Pregnancy identification method as a source of bias in studies of prenatal exposures using real-world data.
Chase D Latour, Jessie K Edwards, Michele Jonsson Funk, Elizabeth A Suarez, Kim Boggess, Mollie E Wood
Abstract
Open AccessResearchers typically identify pregnancies in healthcare data based on observed outcomes. This approach misses pregnancies that received prenatal care but whose outcomes were not recorded, potentially inducing selection bias in prenatal effect estimates. Alternatively, prenatal encounters can be used to identify pregnancies with unobserved outcomes, but this requires addressing loss to follow-up (LTFU). We simulated 10,000,000 pregnancies and estimated the total effect of treatment on preeclampsia.
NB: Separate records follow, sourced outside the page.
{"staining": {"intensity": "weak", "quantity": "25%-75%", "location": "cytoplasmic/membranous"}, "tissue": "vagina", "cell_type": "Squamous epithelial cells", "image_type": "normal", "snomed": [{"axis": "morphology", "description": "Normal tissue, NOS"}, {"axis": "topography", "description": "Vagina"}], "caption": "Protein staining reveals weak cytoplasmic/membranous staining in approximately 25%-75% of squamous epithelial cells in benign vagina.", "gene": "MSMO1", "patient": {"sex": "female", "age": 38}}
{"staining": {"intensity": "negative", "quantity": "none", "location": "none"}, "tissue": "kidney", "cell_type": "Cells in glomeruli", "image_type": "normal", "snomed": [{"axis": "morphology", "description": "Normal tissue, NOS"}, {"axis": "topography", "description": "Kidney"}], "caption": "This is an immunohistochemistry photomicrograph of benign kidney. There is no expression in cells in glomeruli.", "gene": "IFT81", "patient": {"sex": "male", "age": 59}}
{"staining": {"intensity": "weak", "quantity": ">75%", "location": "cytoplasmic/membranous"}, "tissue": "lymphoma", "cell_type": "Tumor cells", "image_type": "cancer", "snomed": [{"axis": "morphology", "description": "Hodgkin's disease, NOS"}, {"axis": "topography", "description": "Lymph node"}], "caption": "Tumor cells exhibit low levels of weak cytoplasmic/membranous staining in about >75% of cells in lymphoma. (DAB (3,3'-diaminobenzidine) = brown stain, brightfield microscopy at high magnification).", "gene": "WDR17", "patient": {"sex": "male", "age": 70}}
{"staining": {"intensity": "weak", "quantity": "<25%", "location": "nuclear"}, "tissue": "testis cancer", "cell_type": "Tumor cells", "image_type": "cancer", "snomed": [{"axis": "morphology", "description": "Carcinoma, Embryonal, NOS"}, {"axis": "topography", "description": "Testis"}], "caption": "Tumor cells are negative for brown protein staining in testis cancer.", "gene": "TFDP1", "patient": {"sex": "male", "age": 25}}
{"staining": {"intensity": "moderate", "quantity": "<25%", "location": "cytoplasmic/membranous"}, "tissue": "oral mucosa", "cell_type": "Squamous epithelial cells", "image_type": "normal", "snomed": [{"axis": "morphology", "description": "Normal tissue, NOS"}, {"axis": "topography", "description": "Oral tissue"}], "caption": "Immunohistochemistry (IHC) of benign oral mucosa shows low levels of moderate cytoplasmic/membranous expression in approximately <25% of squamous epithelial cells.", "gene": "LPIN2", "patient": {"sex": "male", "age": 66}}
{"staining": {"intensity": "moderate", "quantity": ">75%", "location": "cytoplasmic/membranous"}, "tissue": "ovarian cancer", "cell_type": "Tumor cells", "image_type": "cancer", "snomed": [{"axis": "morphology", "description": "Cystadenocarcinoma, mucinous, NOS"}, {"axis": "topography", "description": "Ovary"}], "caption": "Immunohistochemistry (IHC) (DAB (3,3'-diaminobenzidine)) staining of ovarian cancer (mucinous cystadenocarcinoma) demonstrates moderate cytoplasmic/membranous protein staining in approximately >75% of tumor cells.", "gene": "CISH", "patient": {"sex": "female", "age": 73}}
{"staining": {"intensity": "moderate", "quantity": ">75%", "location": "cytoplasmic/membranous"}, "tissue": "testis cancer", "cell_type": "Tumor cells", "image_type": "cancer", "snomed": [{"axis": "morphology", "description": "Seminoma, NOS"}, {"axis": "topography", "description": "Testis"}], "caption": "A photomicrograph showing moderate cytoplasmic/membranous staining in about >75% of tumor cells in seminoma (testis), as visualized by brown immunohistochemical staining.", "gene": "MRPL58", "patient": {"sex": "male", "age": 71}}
Across 36 scenarios, we varied the treatment effect on miscarriage and/or preeclampsia; percent LTFU (5% or 20%); and cause of LTFU: (1) measured covariates, (2) unobserved miscarriage, and (3) both. We created analytic samples to address LTFU-observed deliveries, observed deliveries and miscarriages, and all pregnancies-and estimated treatment effects using non-parametric direct standardization. Risk differences (RDs) and risk ratios (RRs) from the samples were similarly biased when LTFU was due to miscarriage (log-transformed RR bias: -0.12-0.33 among observed deliveries; -0.11-0.32 among observed deliveries and miscarriages; and -0.11-0.32 among all pregnancies). When predictors of LTFU were measured, only estimates among all pregnancies were unbiased (-0.27-0.33; -0.29-0.03; and -0.02-0.01, respectively). While including all pregnancies does not prevent bias, it quantifies the extent of selection, enabling direct assessment of its potential impact on findings.